[Texto fornecido]
SENHOR DA PAZ E DA UNIDADE
Cristo é chamado a dirigir o povo de
Deus, a ser seu condutor (cf 1ª leitura); sua realeza é de origem divina e tem
o primado sobre tudo, porque nele o Pai pôs a plenitude de todas as coisas (2ª
leitura). No entanto, o evangelho de Lucas apresenta a realeza de Jesus
narrando a paródia da sua investidura como Rei dos Judeus na cruz, que lembra a
outra paródia que se deu no pretório de Pilatos e narrada pelos outros
evangelistas. A investidura real de Jesus se desenrola em torno da cruz, trono
improvisado do novo Messias. Para tornar mais evidente essa aproximação, Lucas
recorda a inscrição que encabeça a cruz (v. 38), mas sem dizer que se trata de
um motivo de condenação (cf Mt 27, 37). Assim, a inscrição tem o lugar da
palavra de investidura, como a do Pai que investe seu Filho no batismo (Lc
3,22). Além disso, Lucas introduz aqui um episódio que se refere a outro lugar
(v. 36a; cf Mt 27,48) e lhe acrescenta uma frase (v. 37b) com a qual a multidão
espera que Jesus se manifeste como rei; mas ele não quer que sua realeza lhe
advenha da fuga à sua sorte, e sim de sua fidelidade a ela!
*Cristo, rei de reconciliação*
Como em todas as coisas importantes na
lei mosaica, é necessário que a entronização seja reconhecida por duas
testemunhas. Mas, enquanto as testemunhas da investidura real da transfiguração
são dois entre as principais personagens do Antigo Testamento (Lc 9,28-36) e as
testemunhas da ressurreição são também misteriosas (Lc 24,4), as duas
testemunhas da entronização no Gólgota são apenas dois vulgares bandidos.
Investidura ridícula daquele que só será rei assumindo até o fim o escárnio!
Lucas coloca a seguir deste trecho o
episódio dos dois ladrões, como que a indicar que, para Cristo, o modo de
exercer sua realeza sobre todos os homens, inclusive sobre seus inimigos, é
oferecendo-lhes o perdão (vv. 34a.39-43). Lucas é muito sensível a esta idéia
em toda a narrativa da paixão, mas aqui ela chega ao máximo. Com esse perdão,
Cristo se apresenta como novo Adão, aquele que pode ajudar a humanidade a reintegrar
o paraíso perdido pelo primeiro homem (cf Lc 3,38). É preciso ainda que essa
humanidade nova aceite o perdão de Deus e não se volte orgulhosamente sobre si
mesma. Cristo chega ao momento de sua vida em que poderá inaugurar uma nova
humanidade, libertada das alienações do pecado; oferece ao bom ladrão
participar dela, porque a sua vontade de perdoar é sem limites. O reino de
Cristo se manifesta sobre convertidos.
[/Texto fornecido]
[Dados listados]
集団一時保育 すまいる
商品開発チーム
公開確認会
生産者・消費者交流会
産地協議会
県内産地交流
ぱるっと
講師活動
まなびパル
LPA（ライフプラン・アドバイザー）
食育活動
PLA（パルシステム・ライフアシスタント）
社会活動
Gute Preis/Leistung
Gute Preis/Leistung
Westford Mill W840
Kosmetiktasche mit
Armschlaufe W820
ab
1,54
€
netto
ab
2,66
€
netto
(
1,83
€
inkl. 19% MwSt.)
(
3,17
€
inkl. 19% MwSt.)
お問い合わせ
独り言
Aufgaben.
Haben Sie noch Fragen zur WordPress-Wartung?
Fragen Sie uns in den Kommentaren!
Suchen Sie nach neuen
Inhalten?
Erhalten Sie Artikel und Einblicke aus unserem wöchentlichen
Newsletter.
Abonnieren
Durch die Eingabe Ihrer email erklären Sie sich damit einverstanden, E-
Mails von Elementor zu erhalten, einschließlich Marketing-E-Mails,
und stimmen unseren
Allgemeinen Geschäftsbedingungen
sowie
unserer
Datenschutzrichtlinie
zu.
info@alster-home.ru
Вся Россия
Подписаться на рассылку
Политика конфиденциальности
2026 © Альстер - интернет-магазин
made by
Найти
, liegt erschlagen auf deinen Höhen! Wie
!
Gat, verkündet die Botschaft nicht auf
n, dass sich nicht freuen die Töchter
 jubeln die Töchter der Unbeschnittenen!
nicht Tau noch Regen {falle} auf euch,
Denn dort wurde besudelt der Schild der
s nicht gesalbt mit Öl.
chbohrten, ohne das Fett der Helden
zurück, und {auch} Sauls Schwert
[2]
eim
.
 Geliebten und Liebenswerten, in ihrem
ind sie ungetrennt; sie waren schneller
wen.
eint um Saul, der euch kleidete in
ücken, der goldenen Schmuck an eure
[/Dados listados]
• Tarefa 1
No texto sobre a realeza de Cristo, quem são as duas testemunhas da entronização no Gólgota?
• Tarefa 2
Reproduza o trecho do texto sobre a realeza de Cristo que começa em "Lucas coloca a" e termina em "manifesta sobre convertidos.".
• Tarefa 3
Dê continuidade ao texto sobre a realeza de Cristo a partir da última frase apresentada.

• Resposta esperada 1
Apenas dois vulgares bandidos.

• Resposta esperada 2
Lucas coloca a seguir deste trecho o
episódio dos dois ladrões, como que a indicar que, para Cristo, o modo de
exercer sua realeza sobre todos os homens, inclusive sobre seus inimigos, é
oferecendo-lhes o perdão (vv. 34a.39-43). Lucas é muito sensível a esta idéia
em toda a narrativa da paixão, mas aqui ela chega ao máximo. Com esse perdão,
Cristo se apresenta como novo Adão, aquele que pode ajudar a humanidade a reintegrar
o paraíso perdido pelo primeiro homem (cf Lc 3,38). É preciso ainda que essa
humanidade nova aceite o perdão de Deus e não se volte orgulhosamente sobre si
mesma. Cristo chega ao momento de sua vida em que poderá inaugurar uma nova
humanidade, libertada das alienações do pecado; oferece ao bom ladrão
participar dela, porque a sua vontade de perdoar é sem limites. O reino de
Cristo se manifesta sobre convertidos.

• Resposta esperada 3
*Cristo, rei de perdão*
Os termos Rei e Messias ressoam em torno
da cruz em fases zombeteiras e provocantes. Nesta situação, Jesus tem um gesto
verdadeiramente régio assegura ao malfeitor arrependido a entrada no
reino do Pai. Também diante dos adversários mais encarniçados, Jesus dirá
palavras de perdão: "Pai, perdoa-lhes porque não sabem o que fazem".
Jesus exerce, pois, e manifesta sua realeza não nas afirmações de um poder
despótico, mas no serviço de um perdão que busca a reconciliação.
Ele é o primogênito de toda a criatura
(2ª leitura), e como todas as coisas foram criadas nele, "foi do agrado de
Deus reconciliar consigo todas as coisas, por meio dele, estabelecendo a paz no
sangue da sua cruz".
Cristo é rei porque, perdoando e
morrendo para a remissão dos pecados, cria uma nova unidade entre os homens.
Quebrando a corrente do ódio, oferece a possibilidade de um novo futuro.
*Um rei que veio para servir*
Reconhecendo que Jesus é rei, cremos que
com ele Deus manifestou plenamente que a realização do homem só se pode dar
pela obediência à sua vontade. Não há ação do homem que não esteja sob o juízo
de Deus. Não pode haver lugar na historia sem relação com Deus por meio de
Jesus.
A doutrina do senhorio de Cristo nos
ensina ainda que a vida a que somos chamados é a mesma que viveu Jesus Cristo:
vida de serviço aos irmãos.
Vivendo-a, confessamos seu senhorio e
nos tornamos, como ele, homens de paz e de reconciliação.
Na Igreja de Cristo, como em toda
comunidade, o ministério (= serviço) da autoridade é dado não para a afirmação
pessoal, mas em função da unidade e da caridade. Cristo, bom pastor, veio não
para ser servido, mas para servir (Mt 20,28; Mc 10,45) e dar a vida pelas
ovelhas (Jo 10,11).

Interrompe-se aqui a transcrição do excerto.